Hearing some of the poems for a second or third time works for me, because like a good film you notice something else. Something new. When I read poetry books it is not unusual for me to read a poem twice. Of course, in an extended set Helen shared more poems than I had heard and also the stories woven into the poems. How poems written for one thing take on significant and different meanings because of her experiences since.
She even shared the stories behind the magnificent cover.

Helen Calcutt
It was a very moving set and left a few of us in tears. Helen trusted us enough to expose parts of her life on a soul level, it was painfully honest. The poems speak this honesty, this undoing of secrets, uncovering the things we don’t talk about, the experiences we hide – it all holds importance.
As Robert Peake says in his endorsement: “This work challenges our abstract and cosy notions of motherhood with a brutal and vulnerable delve into the psyche.”
Helen’s set was brave and touching.

An excellent evening and a wonderful book launch and a fine celebration with cake, wine and book signings afterwards.
You can buy a copy here
http://vpresspoetry.blogspot.com/p/unable-mother.html and also read a sample poem and hear Soundcloud audio of a selection of poems from the book.

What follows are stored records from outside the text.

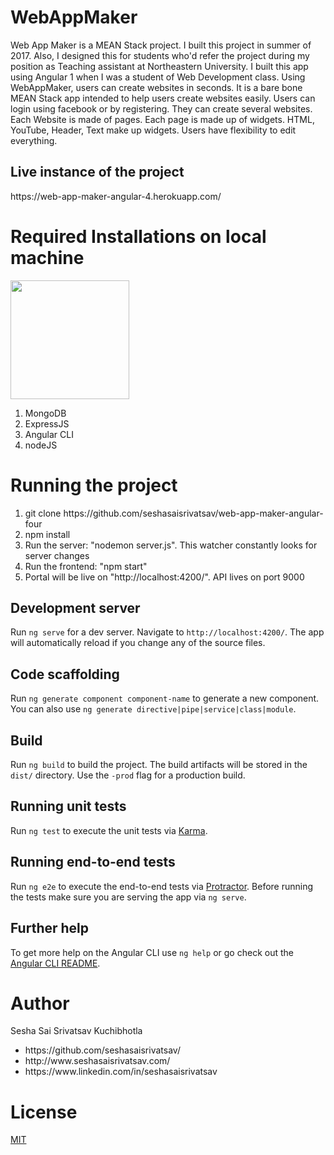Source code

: <h1>WebAppMaker</h1>


<p>Web App Maker is a MEAN Stack project. I built this project in summer of 2017. Also, I designed this for students who'd refer the project during my position as Teaching assistant at Northeastern University. I built this app using Angular 1 when I was a student of Web Development class. Using WebAppMaker, users can create websites in seconds. It is a bare bone MEAN Stack app intended to help users create websites easily. Users can login using facebook or by registering. They can create several websites. Each Website is made of pages. Each page is made up of widgets. HTML, YouTube, Header, Text make up widgets. Users have flexibility to edit everything.</p>


<h2>Live instance of the project
</h2>
<p>https://web-app-maker-angular-4.herokuapp.com/</p>

 
<h1>Required Installations on local machine</h1>

<img src="https://excellentwebworld.com/wp-content/uploads/2017/09/images-2.jpg" height=190px>
<ol>
  <li>MongoDB</li>
  <li>ExpressJS</li>
    <li>Angular CLI</li>
  <li>nodeJS</li>
</ol>  




<h1>Running the project </h1>
<ol>
<li>git clone https://github.com/seshasaisrivatsav/web-app-maker-angular-four</li>
<li>npm install</li>
<li>Run the server: "nodemon server.js". This watcher constantly looks for server changes</li>
<li>Run the frontend: "npm start" </li>
<li>Portal will be live on "http://localhost:4200/". API lives on port 9000</li>
</ol>




## Development server

Run `ng serve` for a dev server. Navigate to `http://localhost:4200/`. The app will automatically reload if you change any of the source files.

## Code scaffolding

Run `ng generate component component-name` to generate a new component. You can also use `ng generate directive|pipe|service|class|module`.

## Build

Run `ng build` to build the project. The build artifacts will be stored in the `dist/` directory. Use the `-prod` flag for a production build.

## Running unit tests

Run `ng test` to execute the unit tests via [Karma](https://karma-runner.github.io).

## Running end-to-end tests

Run `ng e2e` to execute the end-to-end tests via [Protractor](http://www.protractortest.org/).
Before running the tests make sure you are serving the app via `ng serve`.

## Further help

To get more help on the Angular CLI use `ng help` or go check out the [Angular CLI README](https://github.com/angular/angular-cli/blob/master/README.md).




<h1>Author</h1>
<p>Sesha Sai Srivatsav Kuchibhotla</p>
<ul>
  <li>https://github.com/seshasaisrivatsav/</li>
  <li>http://www.seshasaisrivatsav.com/</li>
  <li>https://www.linkedin.com/in/seshasaisrivatsav</li>
</ul>


<h1>License</h1>
<p><a href="https://github.com/seshasaisrivatsav/srivatsav-resume/blob/master/LICENSE">MIT</a></p>
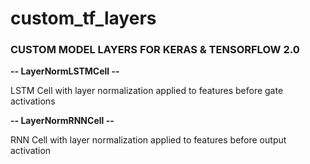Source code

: # custom_tf_layers

### CUSTOM MODEL LAYERS FOR KERAS & TENSORFLOW 2.0

**-- LayerNormLSTMCell --**

LSTM Cell with layer normalization applied to features before gate activations

**-- LayerNormRNNCell --**

RNN Cell with layer normalization applied to features before output activation
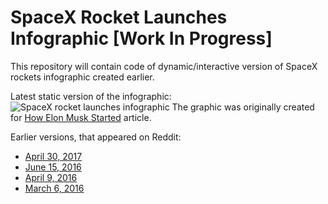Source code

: # SpaceX Rocket Launches Infographic [Work In Progress]

This repository will contain code of dynamic/interactive version of SpaceX rockets infographic created earlier.

Latest static version of the infographic:
![SpaceX rocket launches infographic](http://i.imgur.com/kDREZti.png "View SpaceX rocket launches")
The graphic was originally created for [How Elon Musk Started](http://fundersandfounders.com/how-elon-musk-started/) article.


Earlier versions, that appeared on Reddit:
 - [April 30, 2017](https://www.reddit.com/r/spacex/comments/68iw7q/all_spacex_launches_and_booster_landing_attempts/)
 - [June 15, 2016](https://www.reddit.com/r/spacex/comments/4o92ja/all_spacex_launches_and_booster_landing_attempts/)
 - [April 9, 2016](https://www.reddit.com/r/spacex/comments/4e1uaf/all_spacex_launches_and_booster_landing_attempts/)
 - [March 6, 2016](https://www.reddit.com/r/spacex/comments/497mqn/all_spacex_launches_and_booster_landing_attempts/)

“This work challenges our abstract and cosy notions of motherhood with a brutal and vulnerable delve into the psyche. Calcutt grapples, sometimes violently, sometimes with aching tenderness, each hard-won line ‘like squeezing / flesh and fruit from the bone, / this terrible love’. Yet these poems reach even further, into the rent world, and the remarkable kinds of beauty to which poetry alone can allude. This is an intimate book, the kind that comes in close to your ear to whisper dark secrets and unavoidable truths. These poems are spare, careful, insistent–and devastatingly good.” Robert Peake
“Helen Calcutt’s poems are full of surprising and intricate moments – they unfold like origami, deftly packing and unpacking themselves into new forms and presenting the reader with confidences, secrets and insight, the tender words for the things that are hard to say. In their explorations of motherhood, loss and discovery, Calcutt’s poetry is steeled with precise language, always finding clarity forged in the heart of experience. These are intimate poems which are felt in the body, and written with a keen physicality – ‘love is meant to live on in the body’ writes Calcutt, ‘My flesh making heaven of it.’ In their makings and re-makings, each poem here reveals this to be a remarkable and potent debut.” Jane Commane
https://helencalcutt.org/
Stuart Bartholomew Waterstones Regional Manager is a huge supporter of Poetry (as well as co-director of Verve Poetry Festival and Verve Poetry Press) and he made sure this evening was smooth and possible, so I think he deserves some poetry thanks and praise too!